Manche Menschen lernt man kennen, weil man das will und selbst einige Hindernisse dafür überwinden will. Andere will man erst gar nicht kennenlernen und dann gibt es noch solche, die einfach in dein Leben treten, da sind und nie wieder wegzudenken sind!

Und hier war es eher letzterer Art. Mein französischer Mitfreiwilliger Flo oder Floflo, le francais, wie wir ihn anfangs oft nannten und letztendlich der beste Freund, der aber mehr der große Bruder geworden ist, den ich davor nie hatte.
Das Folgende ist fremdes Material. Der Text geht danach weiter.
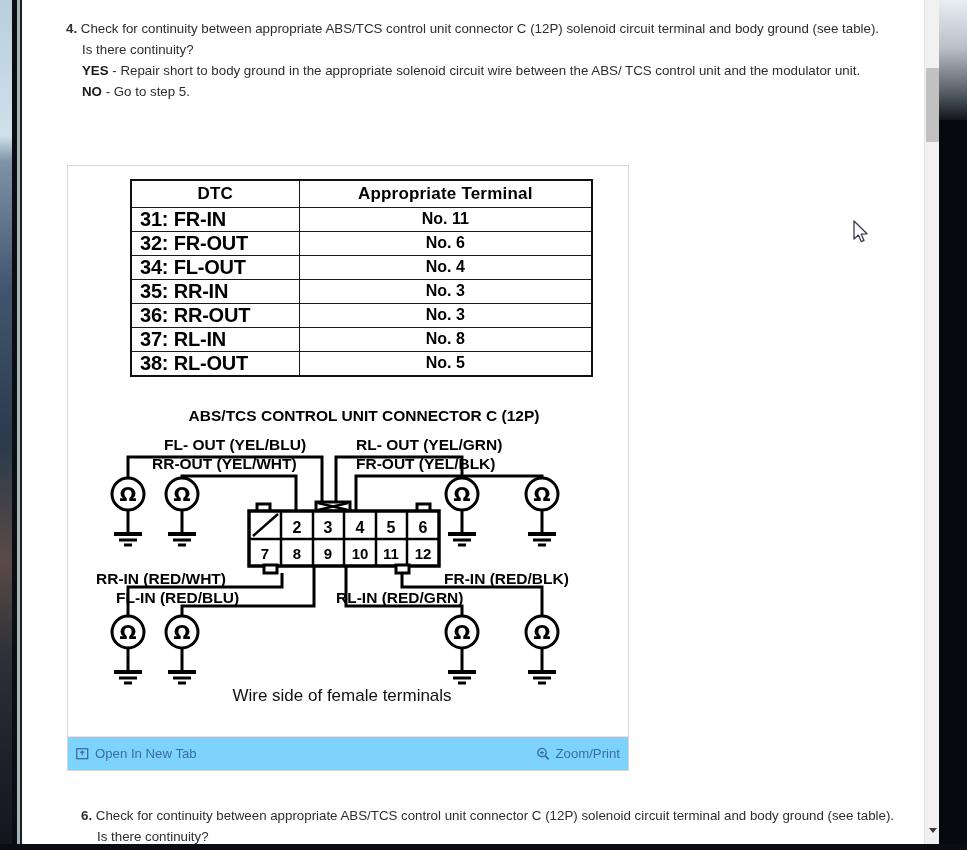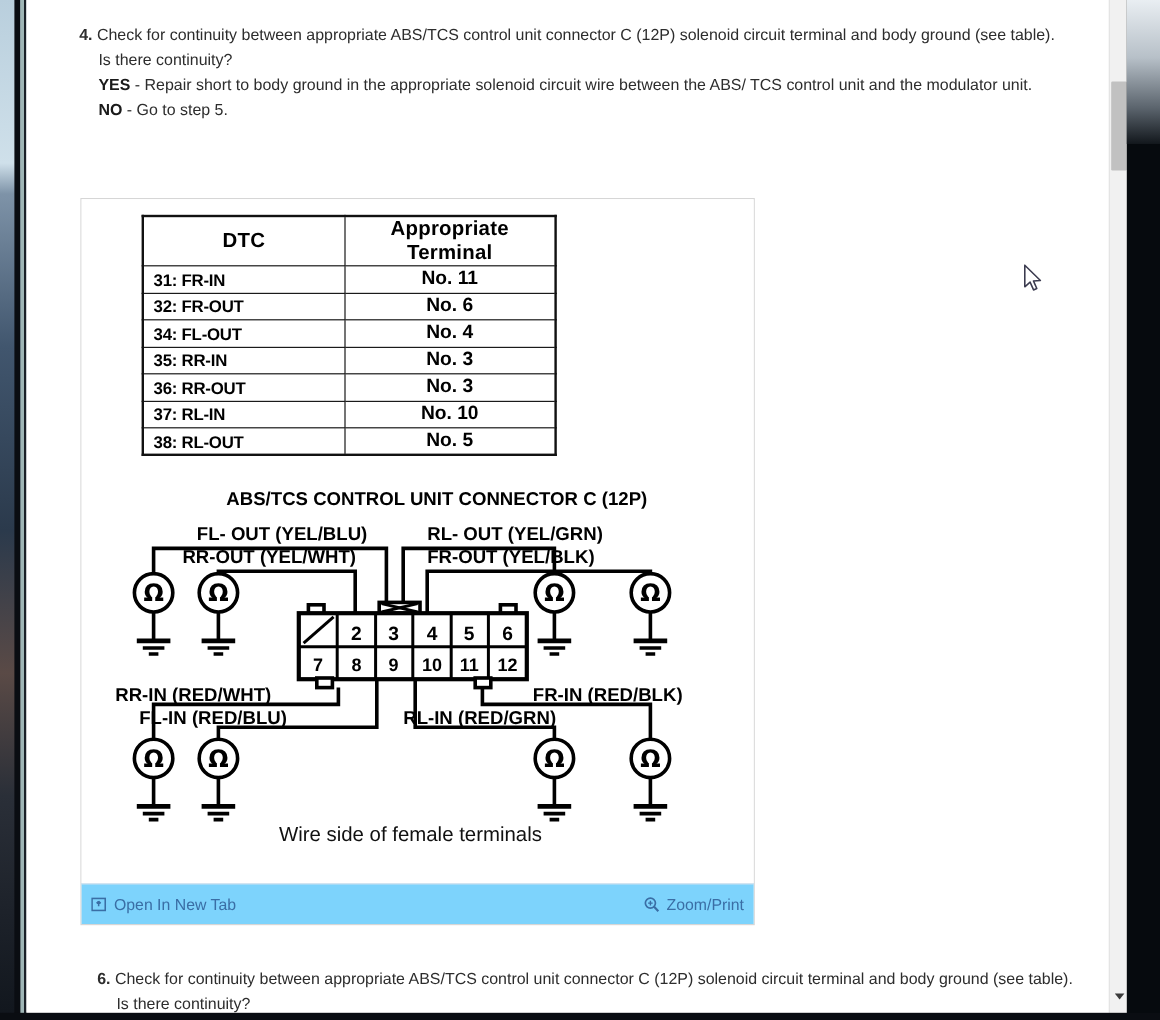--- a/index.html
+++ b/index.html
@@ -45,7 +45,7 @@
   .card-link svg { display:block; }
 
   
-  .dtc-table { position:absolute; left:50px; top:13px; width:346px;
+  .dtc-table { position:absolute; left:62px; top:13px; width:463px;
       border:2px solid #111; border-collapse:collapse; background:#fff; }
   .dtc-table td, .dtc-table th { border:1px solid #1a1a1a; padding:0 8px; height:22.5px;
       font-family:"Liberation Sans", sans-serif; color:#000; }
Von einem Tag auf den anderen sollten wir zusammenarbeiten. Neun Monate lang ohne sich jemals gesehen oder gesprochen zu haben, ohne den anderen zu kennen. Zusammen wohnen und arbeiten, so hieß es anfangs. Dann ging es weiter, nach der Arbeit gemeinsam auf den Markt, gemeinsam etwas trinken oder gemeinsam  Fußball schauen, gemeinsam zu Freunden und gemeinsam wieder heim. Aber irgendwie hat es sich nie gezwungen angefühlt. Irgendwie war es selbstverständlich und trotzdem jedes Mal Qualitytime, in der wir redeten, lachten, genervt oder deprimiert waren, um uns dann wieder zu motivieren. Gespräche mit nichts außer Wahrheit über den Alltag, die Leute, Gedanken und Gefühle immer mit der Sicherheit, verstanden oder zumindest akzeptiert zu werden. Ehrlichkeit ist eine Tugend und es war auch unser höchstes Maß.

Gemeinsam meisterten wir teilweise Überforderung, notwendige Anstrengungen und zuletzt wurden wir sehr gute Freunde, die nichts zu verstecken haben und auch nicht müssen. Warum ich ihn doch eher als großen Bruder sehe: Weil wir zusammen gewohnt haben und jeder die Macke des anderen kennt, sich darüber lustig machen oder aufregen kann und wir uns irgendwie immer gegenseitig helfen konnten. Und sei es nur eine Umarmung oder die Präsenz des Anderen, so konnten wir auch Stunden verbringen, ohne ein Wort zu sagen, aber es war trotzdem nie peinlich oder unangenehm.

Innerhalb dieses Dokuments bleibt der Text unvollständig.